Je n’ai pas le pouvoir d’examiner les arguments portant sur les erreurs administratives

[31] Selon les parties appelantes, le gouvernement s’est trompé parce qu’il a continué à verser le Supplément même si l’Agence du revenu du Canada a été avisée du changement de situation familiale.

[32] Si je comprends bien l’argument des parties appelantes, elles affirment que c’est l’Agence du revenu du Canada qui a commis l’erreurNote de bas de page 15. Cet argument est voué à l’échec, car ce n’est pas l’Agence qui administre le programme de la Sécurité de la vieillesse.

[33] Les parties appelantes ajoutent que le ministre a mis beaucoup de temps à refaire les calculs. L’argument, ici, est que si le ministre avait agi plus tôt, elles auraient eu le temps de modifier leur budget en conséquence. Cet argument est aussi voué à l’échec. En fait, il porte sur une erreur administrative.

[34] La Loi sur la sécurité de la vieillesse comporte une disposition sur les erreurs du ministère. Le ministère en question est représenté par le ministre de l’Emploi et du Développement socialNote de bas de page 16. Les cours ont conclu que le Tribunal n’a pas la compétence nécessaire pour décider si le ministre (ou une personne qui le représente) a fait une erreurNote de bas de page 17.

[35] Si une personne veut faire valoir qu’elle a perdu des prestations à la suite d’une erreur du ministre, elle doit soulever cet argument directement auprès du ministre.

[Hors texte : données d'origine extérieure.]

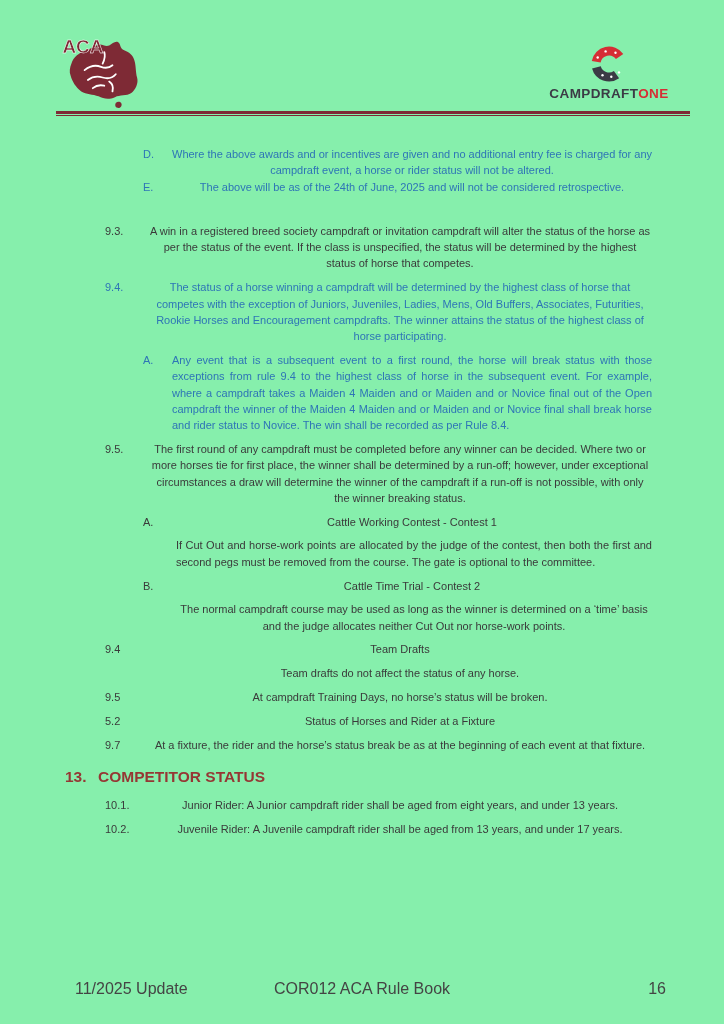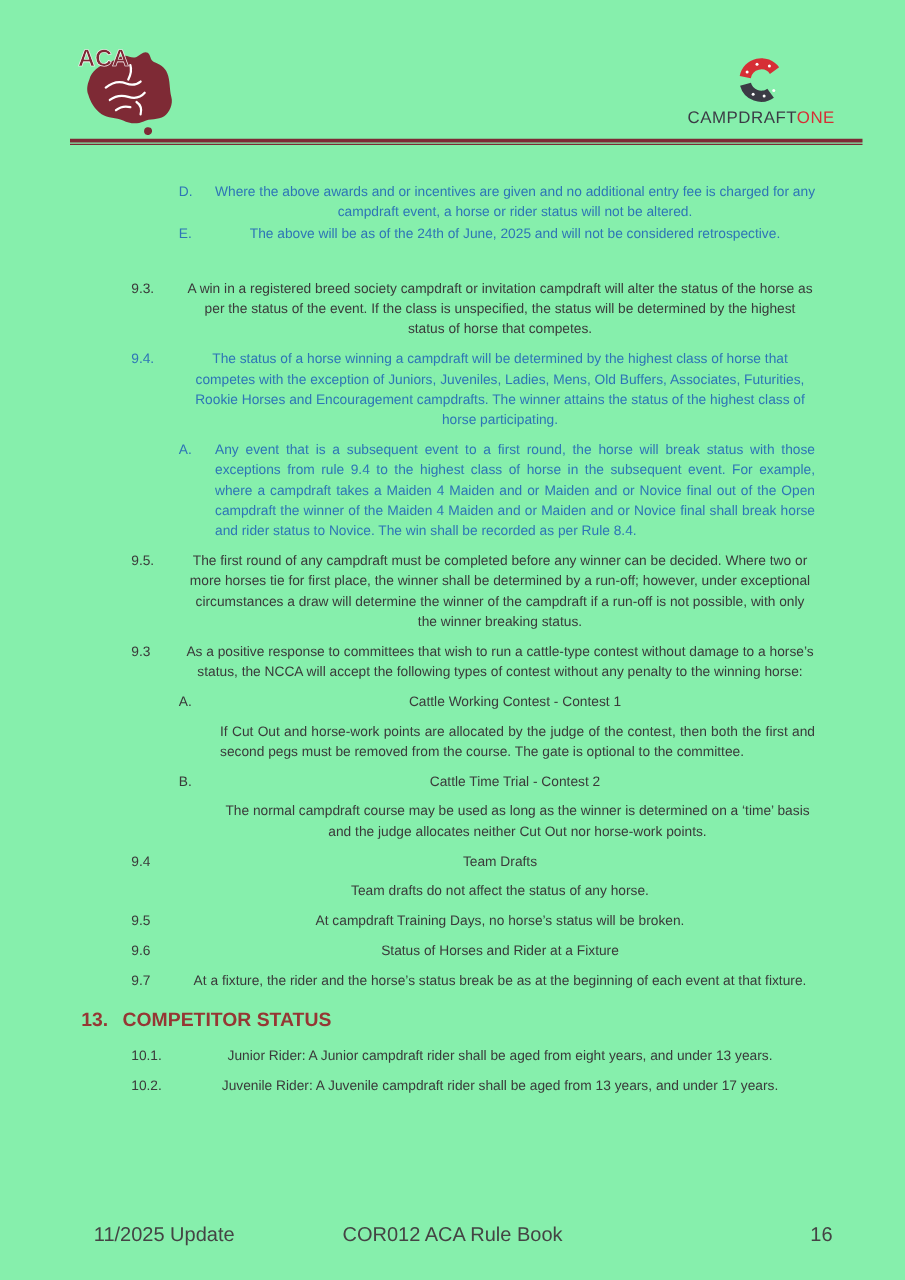"CAMPDRAFTONE" .brand .wordmark { font-weight: normal -> bold }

Je n’ai pas le pouvoir de fonder mes décisions sur la compassion

[36] R. M. a expliqué qu’elle a subi d’énormes pertes en peu de temps. L’un de ses frères est décédé en février 2023, son mari est décédé en mai 2023, un autre frère est décédé en juin 2023 et une personne avec qui elle avait de forts liens d’amitié est décédée peu de temps après. Elle a expliqué que la série de décès et de funérailles ont été durs émotionnellement et financièrement.

[37] Je suis sensible à la situation de R. M. Si j’avais le pouvoir de rendre des décisions fondées sur la compassion, la présente affaire justifierait sans doute l’usage d’un tel pouvoir discrétionnaire. Malheureusement, je ne peux pas fonder mes décisions sur la compassion, peu importe le sérieux de la situation dans laquelle se retrouve l’appelanteNote de bas de page 18.

Conclusion

[38] Les parties appelantes n’avaient pas droit à toutes les sommes qu’elles ont reçues à titre de Supplément de novembre 2022 à mai 2023.

[39] Par conséquent, les appels sont rejetés.